_Records supplied_:
++++

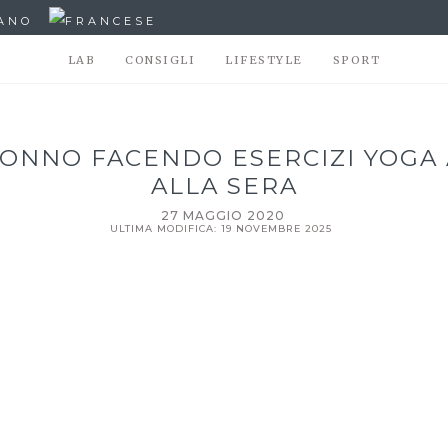
LAB
CONSIGLI
LIFESTYLE
SPORT
SONNO FACENDO ESERCIZI YOGA
ALLA SERA
27 MAGGIO 2020
ULTIMA MODIFICA: 19 NOVEMBRE 2025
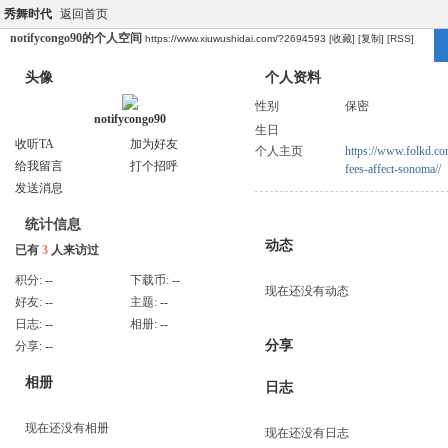
秀舞时代
返回首页
notifycongo90的个人空间
https://www.xiuwushidai.com/?2694593
[收藏]
[复制]
[RSS]
头像
个人资料
性别
保密
notifycongo90
生日
收听TA
加为好友
个人主页
https://www.folkd.c
给我留言
打个招呼
fees-affect-sonoma//
发送消息
统计信息
动态
已有
3
人来访过
积分:
--
下载币:
--
现在还没有动态
好友:
--
主题:
--
日志:
--
相册:
--
分享
分享:
--
相册
日志
现在还没有相册
现在还没有日志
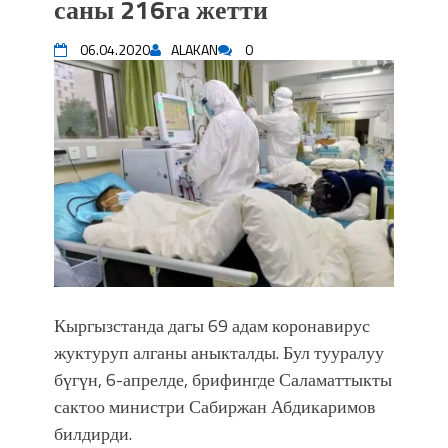
саны 216га жетти
Садыр ЖАПАРОВ: “Айтматовдой
адабият алпы чыгыш үчүн, улуу көч
06.04.2020
ALAKAN
0
уланышы үчүн журнал сөзсүз керек!”
“Китепкана түнγ-2026”: Психолог
Мээрим Мураталиева менен
жолугушууга келиңиз! (Дарек. Видео)
Латын арибиндеги “Чабуул”... “Ала-
Тоо” журналынын тарыхы жана
редакторлору... (Тизме. Видео)
“КАРА КЕМПИР”: ҮМҮТТҮН
ТҮБӨЛҮК СИМВОЛУ
Кыргызстандагы эң ири музыкалуу
фонтанды көрүү үчүн Royal Central
Кыргызстанда дагы 69 адам коронавирус
Park'ка 30 миң адам чогулду
жуктуруп алганы аныкталды. Бул тууралуу
Фестиваль Symphony of Water & Light
собрал более 20 тысяч гостей
бүгүн, 6-апрелде, брифингде Саламаттыкты
Жыргалбек КАСАБОЛОТОВ:
сактоо министри
Сабиржан Абдикаримов
“Уңгужол” темадагы тегерек столго
билдирди.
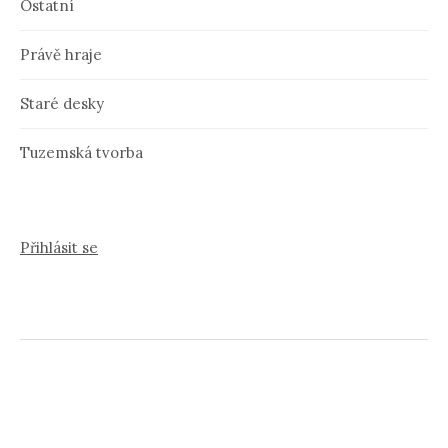
Ostatní
Právě hraje
Staré desky
Tuzemská tvorba
Přihlásit se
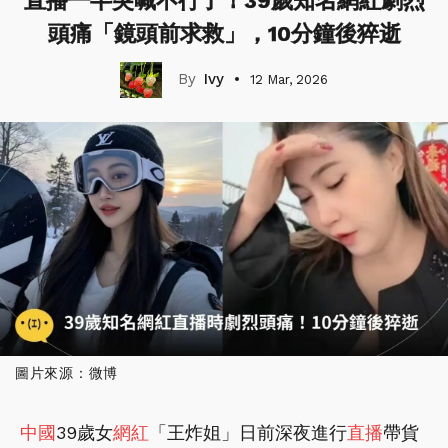
直播一半突喊不行了！39歲知名網紅劇烈
頭痛「鏡頭前求救」，10分鐘後猝逝
Ivy
12 Mar, 2026
圖片來源：微博
中國
39歲女
網紅
「王炸姐」日前深夜進行
直播
帶貨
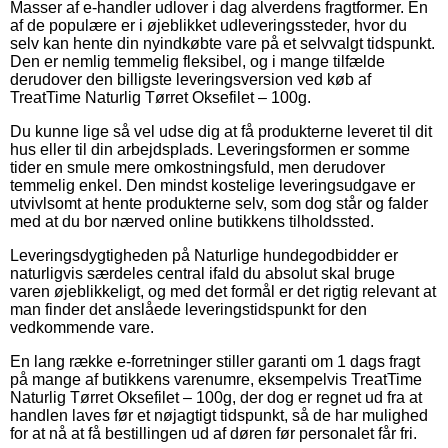
Masser af e-handler udlover i dag alverdens fragtformer. En
af de populære er i øjeblikket udleveringssteder, hvor du
selv kan hente din nyindkøbte vare på et selvvalgt tidspunkt.
Den er nemlig temmelig fleksibel, og i mange tilfælde
derudover den billigste leveringsversion ved køb af
TreatTime Naturlig Tørret Oksefilet – 100g.
Du kunne lige så vel udse dig at få produkterne leveret til dit
hus eller til din arbejdsplads. Leveringsformen er somme
tider en smule mere omkostningsfuld, men derudover
temmelig enkel. Den mindst kostelige leveringsudgave er
utvivlsomt at hente produkterne selv, som dog står og falder
med at du bor nærved online butikkens tilholdssted.
Leveringsdygtigheden på Naturlige hundegodbidder er
naturligvis særdeles central ifald du absolut skal bruge
varen øjeblikkeligt, og med det formål er det rigtig relevant at
man finder det anslåede leveringstidspunkt for den
vedkommende vare.
En lang række e-forretninger stiller garanti om 1 dags fragt
på mange af butikkens varenumre, eksempelvis TreatTime
Naturlig Tørret Oksefilet – 100g, der dog er regnet ud fra at
handlen laves før et nøjagtigt tidspunkt, så de har mulighed
for at nå at få bestillingen ud af døren før personalet får fri.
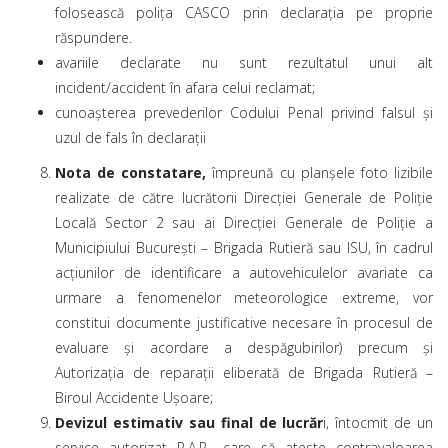
folosească polița CASCO prin declarația pe proprie
răspundere.
avariile declarate nu sunt rezultatul unui alt
incident/accident în afara celui reclamat;
cunoașterea prevederilor Codului Penal privind falsul și
uzul de fals în declarații
Nota de constatare,
împreună cu planșele foto lizibile
realizate de către lucrătorii Direcției Generale de Poliție
Locală Sector 2 sau ai Direcției Generale de Poliție a
Municipiului București – Brigada Rutieră sau ISU, în cadrul
acțiunilor de identificare a autovehiculelor avariate ca
urmare a fenomenelor meteorologice extreme, vor
constitui documente justificative necesare în procesul de
evaluare și acordare a despăgubirilor) precum şi
Autorizația de reparații eliberată de Brigada Rutieră –
Biroul Accidente Ușoare;
Devizul estimativ sau final de lucrăr
i, întocmit de un
service autorizat R.A.R., care să ateste contravaloarea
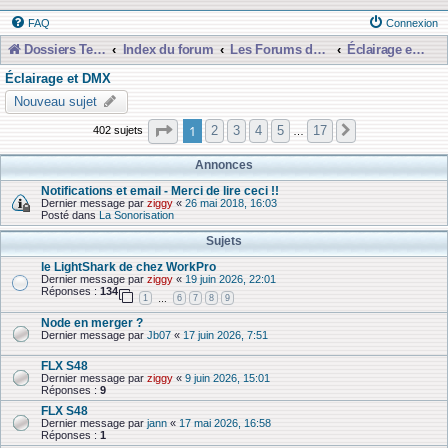
FAQ
Connexion
Dossiers Techniques
Index du forum
Les Forums de Discussions
Éclairage et DMX
Éclairage et DMX
Nouveau sujet
Page
1
sur
17
1
2
3
4
5
17
402 sujets
Suivante
…
Annonces
Notifications et email - Merci de lire ceci !!
Dernier message par
ziggy
«
26 mai 2018, 16:03
Posté dans
La Sonorisation
Sujets
le LightShark de chez WorkPro
Dernier message par
ziggy
«
19 juin 2026, 22:01
Réponses :
134
1
6
7
8
9
…
Node en merger ?
Dernier message par
Jb07
«
17 juin 2026, 7:51
FLX S48
Dernier message par
ziggy
«
9 juin 2026, 15:01
Réponses :
9
FLX S48
Dernier message par
jann
«
17 mai 2026, 16:58
Réponses :
1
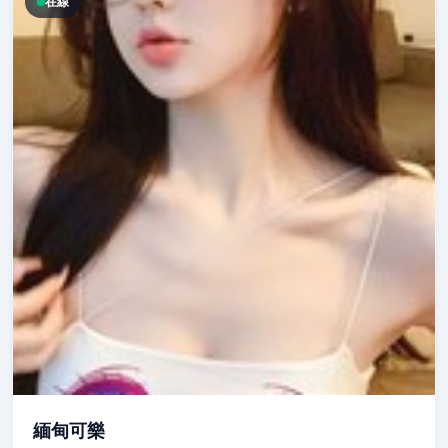
在線
緬甸可樂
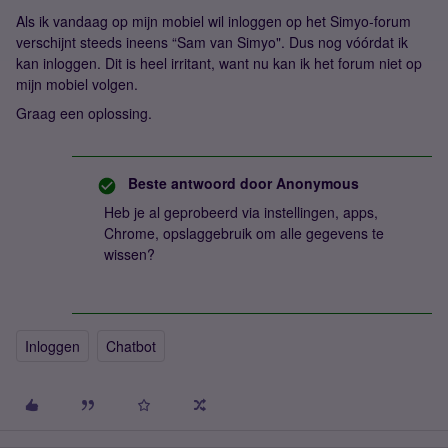
Als ik vandaag op mijn mobiel wil inloggen op het Simyo-forum
verschijnt steeds ineens “Sam van Simyo". Dus nog vóórdat ik
kan inloggen. Dit is heel irritant, want nu kan ik het forum niet op
mijn mobiel volgen.
Graag een oplossing.
Beste antwoord door
Anonymous
Heb je al geprobeerd via instellingen, apps,
Chrome, opslaggebruik om alle gegevens te
wissen?
Inloggen
Chatbot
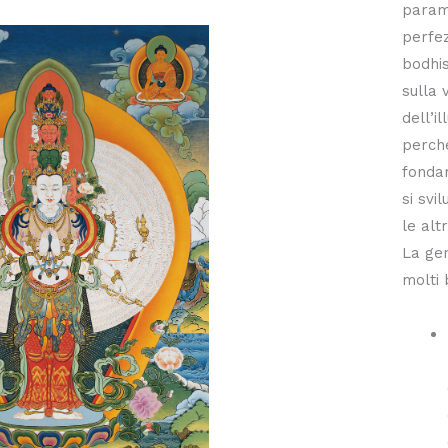
param
perfez
bodhis
sulla 
dell’i
perché
fonda
si svi
le altr
La gen
molti 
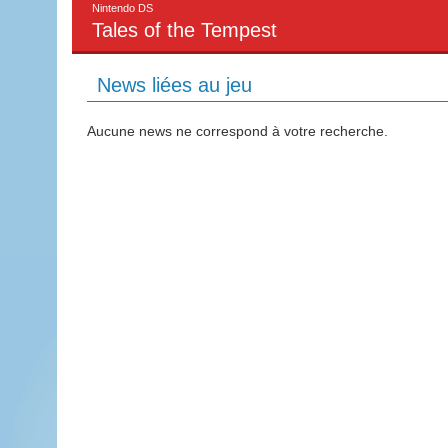
Nintendo DS
Tales of the Tempest
News liées au jeu
Aucune news ne correspond à votre recherche.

++++

_What the exercise asks_:
Word for word, restate each line above, minus its pictures.

_Written solution_:
LAB
CONSIGLI
LIFESTYLE
SPORT
SONNO FACENDO ESERCIZI YOGA
ALLA SERA
27 MAGGIO 2020
ULTIMA MODIFICA: 19 NOVEMBRE 2025
秀舞时代
返回首页
notifycongo90的个人空间
https://www.xiuwushidai.com/?2694593
[收藏]
[复制]
[RSS]
头像
个人资料
性别
保密
notifycongo90
生日
收听TA
加为好友
个人主页
https://www.folkd.c
给我留言
打个招呼
fees-affect-sonoma//
发送消息
统计信息
动态
已有
3
人来访过
积分:
--
下载币:
--
现在还没有动态
好友:
--
主题:
--
日志:
--
相册:
--
分享
分享:
--
相册
日志
现在还没有相册
现在还没有日志
саны 216га жетти
Садыр ЖАПАРОВ: “Айтматовдой
адабият алпы чыгыш үчүн, улуу көч
06.04.2020
ALAKAN
0
уланышы үчүн журнал сөзсүз керек!”
“Китепкана түнγ-2026”: Психолог
Мээрим Мураталиева менен
жолугушууга келиңиз! (Дарек. Видео)
Латын арибиндеги “Чабуул”... “Ала-
Тоо” журналынын тарыхы жана
редакторлору... (Тизме. Видео)
“КАРА КЕМПИР”: ҮМҮТТҮН
ТҮБӨЛҮК СИМВОЛУ
Кыргызстандагы эң ири музыкалуу
фонтанды көрүү үчүн Royal Central
Кыргызстанда дагы 69 адам коронавирус
Park'ка 30 миң адам чогулду
жуктуруп алганы аныкталды. Бул тууралуу
Фестиваль Symphony of Water & Light
собрал более 20 тысяч гостей
бүгүн, 6-апрелде, брифингде Саламаттыкты
Жыргалбек КАСАБОЛОТОВ:
сактоо министри
Сабиржан Абдикаримов
“Уңгужол” темадагы тегерек столго
билдирди.
Ostatní
Právě hraje
Staré desky
Tuzemská tvorba
Přihlásit se
直播一半突喊不行了！39歲知名網紅劇烈
頭痛「鏡頭前求救」，10分鐘後猝逝
Ivy
12 Mar, 2026
圖片來源：微博
中國
39歲女
網紅
「王炸姐」日前深夜進行
直播
帶貨
Masser af e-handler udlover i dag alverdens fragtformer. En
af de populære er i øjeblikket udleveringssteder, hvor du
selv kan hente din nyindkøbte vare på et selvvalgt tidspunkt.
Den er nemlig temmelig fleksibel, og i mange tilfælde
derudover den billigste leveringsversion ved køb af
TreatTime Naturlig Tørret Oksefilet – 100g.
Du kunne lige så vel udse dig at få produkterne leveret til dit
hus eller til din arbejdsplads. Leveringsformen er somme
tider en smule mere omkostningsfuld, men derudover
temmelig enkel. Den mindst kostelige leveringsudgave er
utvivlsomt at hente produkterne selv, som dog står og falder
med at du bor nærved online butikkens tilholdssted.
Leveringsdygtigheden på Naturlige hundegodbidder er
naturligvis særdeles central ifald du absolut skal bruge
varen øjeblikkeligt, og med det formål er det rigtig relevant at
man finder det anslåede leveringstidspunkt for den
vedkommende vare.
En lang række e-forretninger stiller garanti om 1 dags fragt
på mange af butikkens varenumre, eksempelvis TreatTime
Naturlig Tørret Oksefilet – 100g, der dog er regnet ud fra at
handlen laves før et nøjagtigt tidspunkt, så de har mulighed
for at nå at få bestillingen ud af døren før personalet får fri.
folosească polița CASCO prin declarația pe proprie
răspundere.
avariile declarate nu sunt rezultatul unui alt
incident/accident în afara celui reclamat;
cunoașterea prevederilor Codului Penal privind falsul și
uzul de fals în declarații
Nota de constatare,
împreună cu planșele foto lizibile
realizate de către lucrătorii Direcției Generale de Poliție
Locală Sector 2 sau ai Direcției Generale de Poliție a
Municipiului București – Brigada Rutieră sau ISU, în cadrul
acțiunilor de identificare a autovehiculelor avariate ca
urmare a fenomenelor meteorologice extreme, vor
constitui documente justificative necesare în procesul de
evaluare și acordare a despăgubirilor) precum şi
Autorizația de reparații eliberată de Brigada Rutieră –
Biroul Accidente Ușoare;
Devizul estimativ sau final de lucrăr
i, întocmit de un
service autorizat R.A.R., care să ateste contravaloarea
FAQ
Connexion
Dossiers Techniques
Index du forum
Les Forums de Discussions
Éclairage et DMX
Éclairage et DMX
Nouveau sujet
Page
1
sur
17
1
2
3
4
5
17
402 sujets
Suivante
…
Annonces
Notifications et email - Merci de lire ceci !!
Dernier message par
ziggy
«
26 mai 2018, 16:03
Posté dans
La Sonorisation
Sujets
le LightShark de chez WorkPro
Dernier message par
ziggy
«
19 juin 2026, 22:01
Réponses :
134
1
6
7
8
9
…
Node en merger ?
Dernier message par
Jb07
«
17 juin 2026, 7:51
FLX S48
Dernier message par
ziggy
«
9 juin 2026, 15:01
Réponses :
9
FLX S48
Dernier message par
jann
«
17 mai 2026, 16:58
Réponses :
1
在線
緬甸可樂
Als ik vandaag op mijn mobiel wil inloggen op het Simyo-forum
verschijnt steeds ineens “Sam van Simyo". Dus nog vóórdat ik
kan inloggen. Dit is heel irritant, want nu kan ik het forum niet op
mijn mobiel volgen.
Graag een oplossing.
Beste antwoord door
Anonymous
Heb je al geprobeerd via instellingen, apps,
Chrome, opslaggebruik om alle gegevens te
wissen?
Inloggen
Chatbot
param
perfez
bodhis
sulla 
dell’i
perché
fonda
si svi
le altr
La gen
molti 
Nintendo DS
Tales of the Tempest
News liées au jeu
Aucune news ne correspond à votre recherche.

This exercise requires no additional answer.